The city of Indianapolis plays a major role in the unfolding story. Hoosier readers will enjoy and recognize many of the details. Some, however, will surprise. For instance, the PsychClones. PsychClones are small tornado-like clouds that move along the city’s streets, apparently at random. They are probably the result of an experiment at Rosey Labs, the mega-pharmaceutical company in town, going terribly wrong. These seemingly innocent clouds will from time to time confront a pedestrian, uttering from their whirling depths a snide comment meant to focus on the exact center of a person’s greatest psychological vulnerability. Making a response is fatal. “If you ignore the cloud, nothing happens. If you talk back, you’re gone.” A wispy husk of the victim’s body will be found a few days later.

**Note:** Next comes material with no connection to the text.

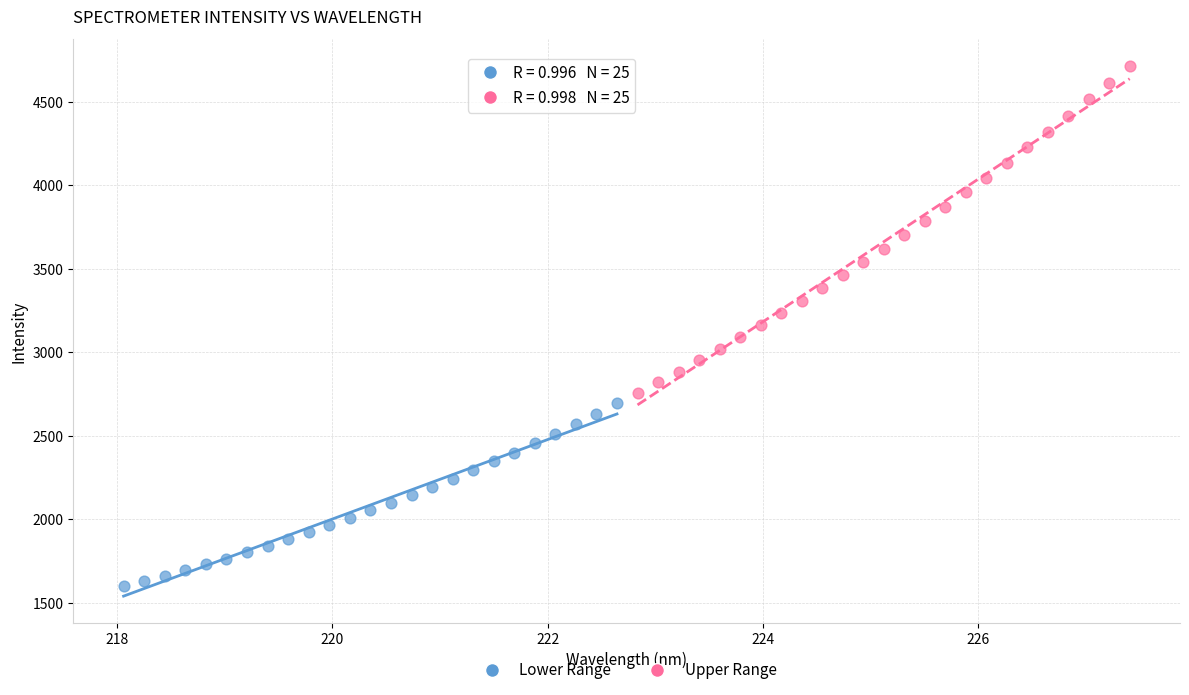

Which series contains the lowest Y value?

Lower Range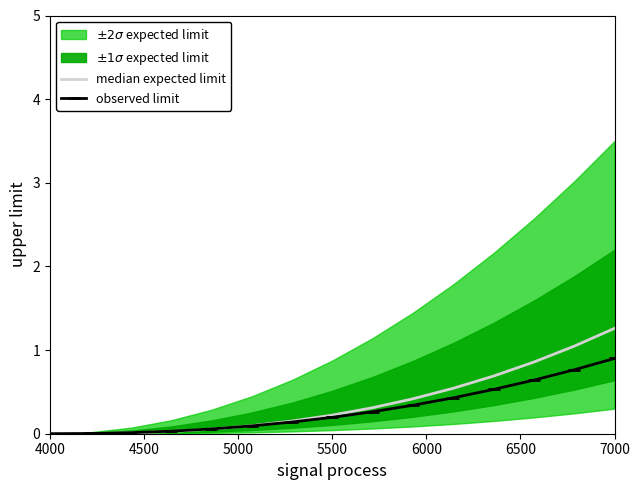

Which category has the lowest value across all series?

4000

A relationship does eventually develop between Marian and Elvis. But they are imperfect human beings trying to make the best of very trying circumstances. Past loves haunt them. Their histories limit them. And family members concoct an array of nightmares that seems to be endless. But the whole adventure they share is a hoot. It bounces from board room to little league park, from gritty neighborhood bar to the yacht club. Elvis even gets to attend a concert of the Indianapolis Symphony wearing his one suit and presumably a pair of “dress sandals.”
In the end the final resolution is neither completely final nor fully resolved. But life goes on and the reader will surely feel the better for having gone along, perhaps even a little wiser. Is Ian Woollen’s Hoosier Life & Casualty a good summer read? Yes, and much, much more.